[新たな価値創造への挑戦]
世界唯一の発酵技術で
排ガスから「次世代バイオ燃料」をつくる
株主通信 2019年冬号
次世代バイオ燃料事業への挑戦
三井物産は2014年、米国のバイオ技術会社であるLanzaTech, Inc. ( 以下ランザテック社)に戦略的出資を行いました。同社は微生物発酵を用いて、製鉄所や製油所などの排ガスからエタノールを製造するという独自のガス発酵技術の開発に成功。可食原料から製造されておらず、PM2.5削減にも貢献するエタノールとして注目されています。加えて、ランザテック社はエタノールからバイオジェット燃料をつくる触媒技術も確立しています。
当社は、ランザテック社の戦略パートナーとして、同社技術を用いた微生物由来のエタノールから、環境付加価値の高いバイオジェット燃料の事業化、量産に挑戦しています。


経済成長を妨げない形でのCO2削減が求められている
2016年、パリ協定が発効し、先進国も途上国も協調して気候変動問題に取り組むことが宣言されました。しかし、各国・地域の削減努力にもかかわらず、2017年には世界のCO2総排出量は4年ぶりに増加。国連環境計画(UNEP)の報告によると、その要因は経済成長にあるとされており、現在、経済成長を妨げない形でCO2削減を成し遂げることが課題となっています。
三井物産もこの社会的課題の解決のため、さまざまな角度からの挑戦を続けています。
排ガスからエタノールを生成する世界で唯一のガス発酵技術
米国に本社を持つランザテック社は、CO2やCOを含む産業排ガスを有用な燃料などに転換するガス発酵技術の開発に成功し、中国でエタノールを生産しています。現在、バイオ燃料の多くはトウモロコシなどの可食原料から製造されているため、人口増加に伴う食との競合や持続可能性といった観点から、非可食原料由来のバイオ燃料の開発が求められています。

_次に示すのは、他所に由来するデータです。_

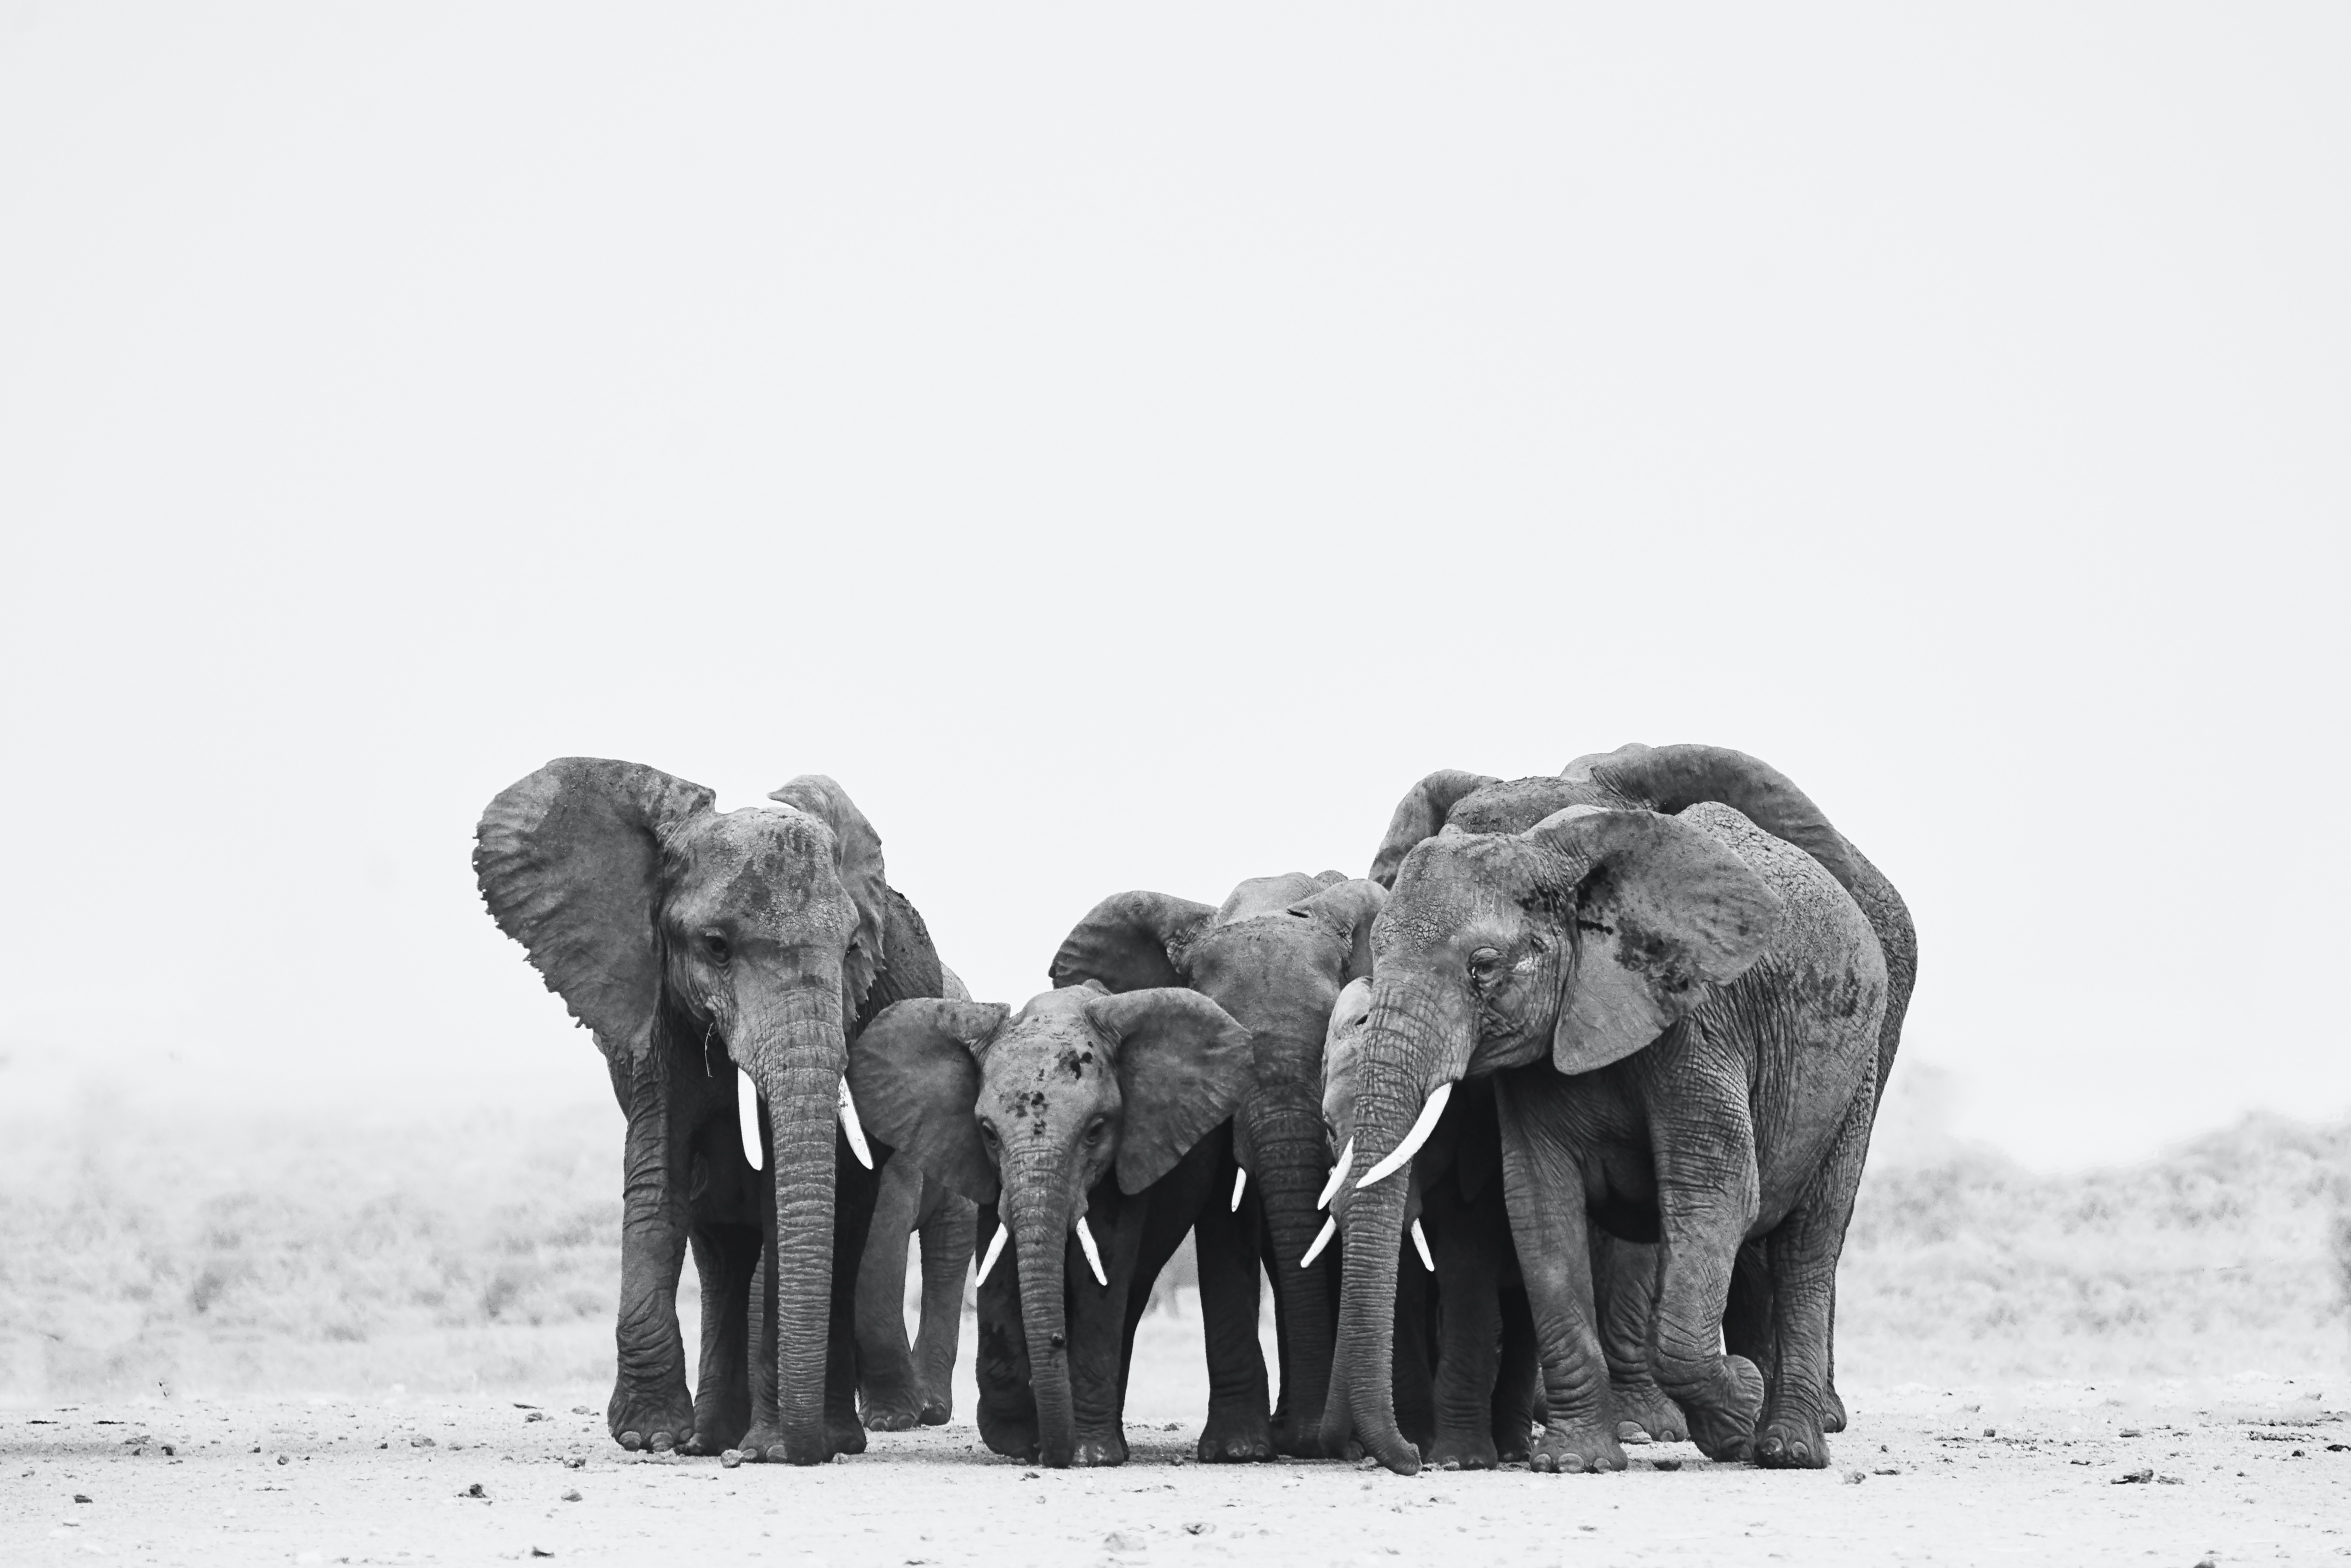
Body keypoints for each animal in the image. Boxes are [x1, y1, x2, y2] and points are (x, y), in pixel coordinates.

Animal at [475, 760, 948, 1464]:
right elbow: (658, 1183)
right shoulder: (652, 1023)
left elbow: (785, 1207)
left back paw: (814, 1435)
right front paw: (648, 1436)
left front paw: (775, 1446)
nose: (795, 1450)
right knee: (720, 1248)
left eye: (851, 950)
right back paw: (712, 1439)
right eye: (717, 947)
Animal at [846, 982, 1265, 1467]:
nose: (1049, 1452)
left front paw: (1088, 1453)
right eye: (988, 1132)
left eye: (1096, 1129)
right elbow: (1000, 1267)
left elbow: (1101, 1270)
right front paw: (1017, 1440)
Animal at [1323, 799, 1891, 1476]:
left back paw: (1789, 1449)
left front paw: (1738, 1408)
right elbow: (1539, 1204)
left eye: (1482, 967)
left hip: (1856, 1072)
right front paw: (1575, 1461)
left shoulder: (1698, 1024)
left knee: (1809, 1243)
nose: (1411, 1459)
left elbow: (1716, 1190)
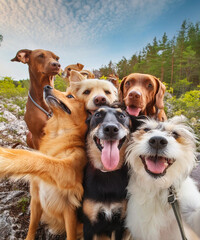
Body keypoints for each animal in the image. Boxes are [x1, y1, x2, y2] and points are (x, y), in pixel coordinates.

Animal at [0, 86, 87, 240]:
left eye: (70, 96)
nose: (47, 87)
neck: (58, 135)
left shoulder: (70, 172)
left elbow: (39, 158)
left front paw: (6, 158)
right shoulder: (36, 201)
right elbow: (32, 226)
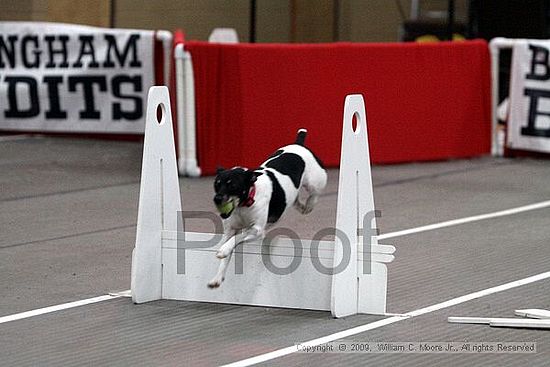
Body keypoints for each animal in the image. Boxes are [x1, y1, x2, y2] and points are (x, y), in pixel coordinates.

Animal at [208, 128, 328, 288]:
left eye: (232, 185)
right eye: (217, 184)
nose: (217, 199)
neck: (245, 203)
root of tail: (299, 143)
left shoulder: (257, 230)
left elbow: (237, 238)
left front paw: (224, 250)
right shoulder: (230, 230)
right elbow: (227, 251)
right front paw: (217, 277)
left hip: (316, 181)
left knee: (315, 193)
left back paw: (308, 205)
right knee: (294, 199)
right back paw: (300, 206)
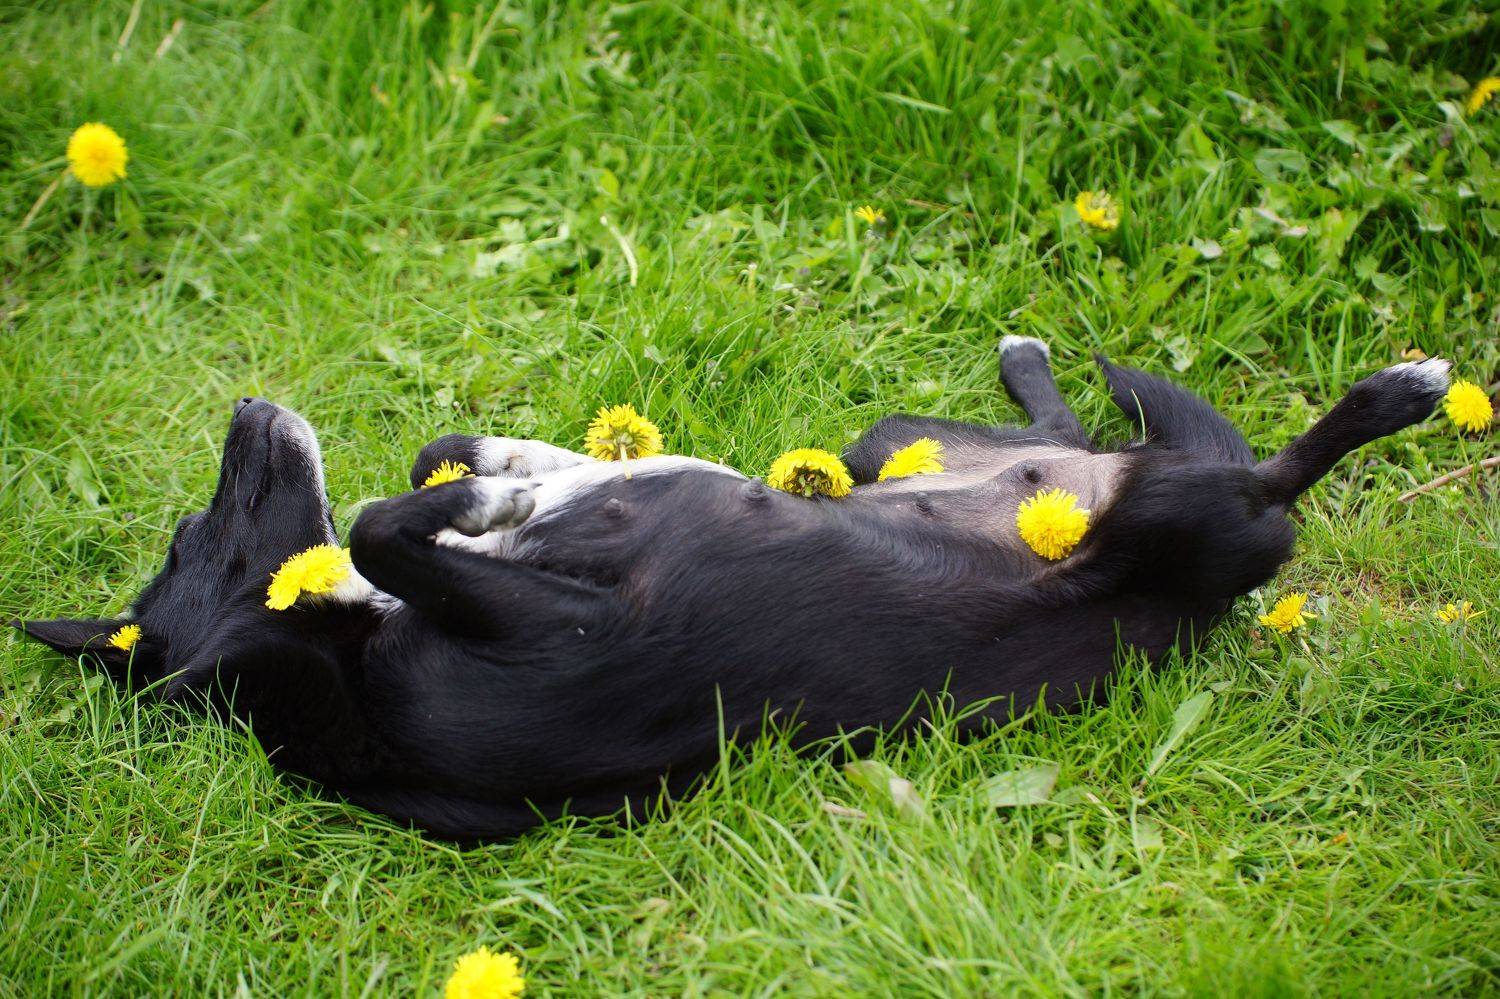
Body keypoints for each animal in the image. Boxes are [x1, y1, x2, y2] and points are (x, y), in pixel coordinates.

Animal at [17, 340, 1451, 840]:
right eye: (200, 526)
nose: (246, 410)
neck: (341, 668)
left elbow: (429, 461)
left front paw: (511, 469)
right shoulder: (585, 625)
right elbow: (378, 524)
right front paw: (495, 500)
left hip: (888, 438)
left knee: (1063, 420)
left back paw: (1031, 359)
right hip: (1191, 522)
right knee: (1277, 476)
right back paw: (1400, 392)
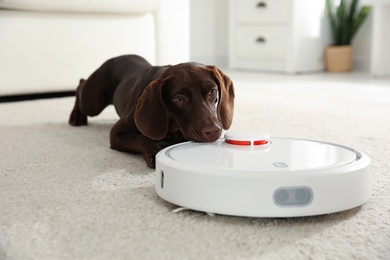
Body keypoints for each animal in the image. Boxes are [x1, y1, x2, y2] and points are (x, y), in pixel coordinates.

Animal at [69, 55, 235, 168]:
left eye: (212, 91)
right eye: (179, 98)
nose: (213, 131)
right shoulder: (117, 134)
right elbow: (143, 139)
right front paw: (154, 151)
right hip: (92, 103)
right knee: (81, 84)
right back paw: (76, 116)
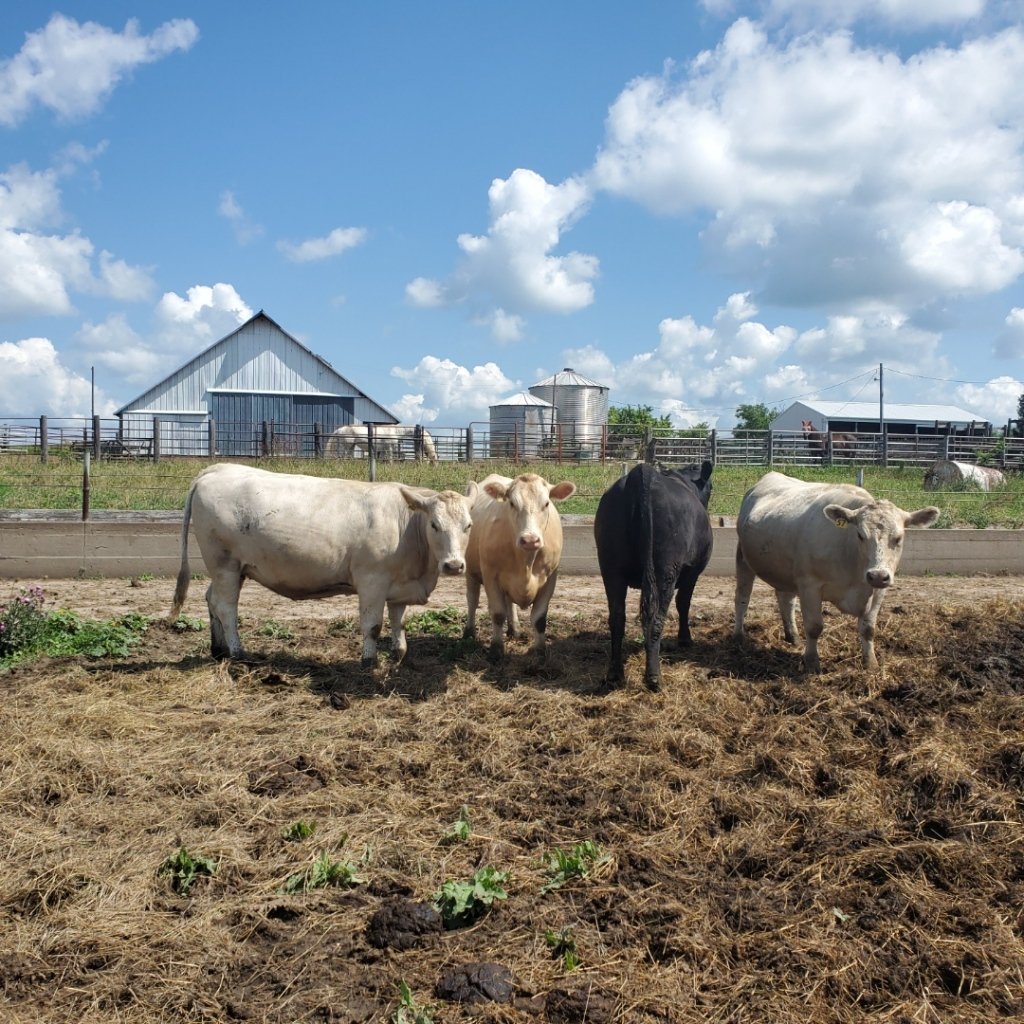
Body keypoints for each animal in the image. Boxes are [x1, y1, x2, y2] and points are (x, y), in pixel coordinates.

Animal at [169, 464, 475, 668]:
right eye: (434, 524)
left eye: (468, 525)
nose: (453, 565)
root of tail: (218, 469)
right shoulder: (372, 581)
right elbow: (373, 626)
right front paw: (369, 661)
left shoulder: (400, 585)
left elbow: (399, 622)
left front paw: (398, 655)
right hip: (225, 564)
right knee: (226, 607)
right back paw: (237, 652)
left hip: (230, 569)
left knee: (211, 599)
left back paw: (218, 649)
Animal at [464, 472, 576, 662]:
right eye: (512, 503)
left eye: (546, 503)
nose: (530, 540)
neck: (526, 563)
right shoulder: (490, 576)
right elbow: (497, 614)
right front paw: (496, 650)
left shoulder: (550, 579)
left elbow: (539, 618)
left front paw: (540, 651)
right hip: (471, 572)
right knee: (472, 600)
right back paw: (468, 633)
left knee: (509, 602)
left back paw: (514, 629)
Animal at [594, 461, 714, 690]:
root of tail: (643, 473)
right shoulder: (693, 571)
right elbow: (684, 603)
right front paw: (685, 639)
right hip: (665, 569)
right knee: (655, 617)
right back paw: (654, 677)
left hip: (611, 566)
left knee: (617, 618)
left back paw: (614, 674)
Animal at [733, 471, 939, 672]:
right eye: (860, 535)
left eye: (898, 538)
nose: (877, 575)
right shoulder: (809, 584)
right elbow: (814, 626)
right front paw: (812, 662)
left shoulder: (879, 590)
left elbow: (868, 629)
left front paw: (871, 664)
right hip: (743, 558)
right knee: (742, 598)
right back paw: (738, 636)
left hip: (785, 572)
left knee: (786, 599)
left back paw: (793, 636)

ランザテック社のエタノールは製鉄所や製油所からの排ガスを原料とするため、食との競合がなく、さらには排ガスを大規模に有効活用できることから、低炭素化社会への貢献も期待されています。
“新規事業のタネ”は世界中にある
エタノール需要の高い中国で第1号商業プラントが稼働
2018年5月、中国河北省で、製鉄所の排ガスからランザテック社の技術を用いてエタノールを製造する第1号商業工場が稼働開始しました。河北省の生産者では最大規模のエタノール工場であり、現在すでに安定稼働しています。
中国では10%の燃料用エタノールを自動車用ガソリンに混合する「E10政策」が打ち出され、エタノールの需要が急速に高まっています。三井物産はこうした機をとらえ、より環境付加価値の高いランザテック社のエタノールを普及させたいと考えています。

CO2やPM2.5の排出の大幅削減で大気汚染問題の解決にも貢献
中国では大気汚染の問題も深刻です。製鉄業は、発電業に次いでPM2.5の排出が多いといわれていますが、中国には世界の粗鋼生産量の約半分を占める製鉄所が存在しています。本プラントではCO2、PM2.5の排出を大幅に削減できることから、気候変動および大気汚染の解決にも貢献できます。
三井物産はグローバルネットワークを活かして、世界中のパートナーと共同でランザテック社の技術を用いたプロジェクトを開発・推進し、気候変動および大気汚染の解決に貢献することを目指しています。
次世代バイオ燃料の市場規模は拡大する見込み
航空輸送需要の増加を背景に、国際民間航空機関(ICAO)が2020年以降CO2の排出量を増加させないことを業界目標として設定するなど、航空業界は低炭素化を強く要求されている
低炭素化が強く求められる航空業界における協業
ランザテック社のエタノールを原料としたバイオジェット燃料も形になりつつあります。2018年にはヴァージン・アトランティック航空による初の商業フライトが成功。今年6月には全日本空輸株式会社(以下ANA)と同燃料の購入に基本合意し、将来の日本国内での商業生産を視野に入れた共同事業開発の覚書をANA、ランザテック社、当社間で締結しました。航空業界は今後、一層の低炭素化が求められるため、技術活用の場はさらに広がるとみています。
経済成長を妨げない形での低炭素化と更なる地域産業の発展を目指す
航空業界との協業は、ランザテック社および三井物産にとって大きな意義を持ちます。産業排ガスを大規模に活用してエタノールを生産し、そこから品質規格の極めて厳しいジェット燃料をつくり出せるという点が、ランザテック社の技術の強みと独自性です。将来的にはエタノールからバイオジェット燃料を一気通貫で量産し、日本を含む全世界へ供給することで、地球環境保全により大きく貢献できるバリューチェーンの確立を目指していきます。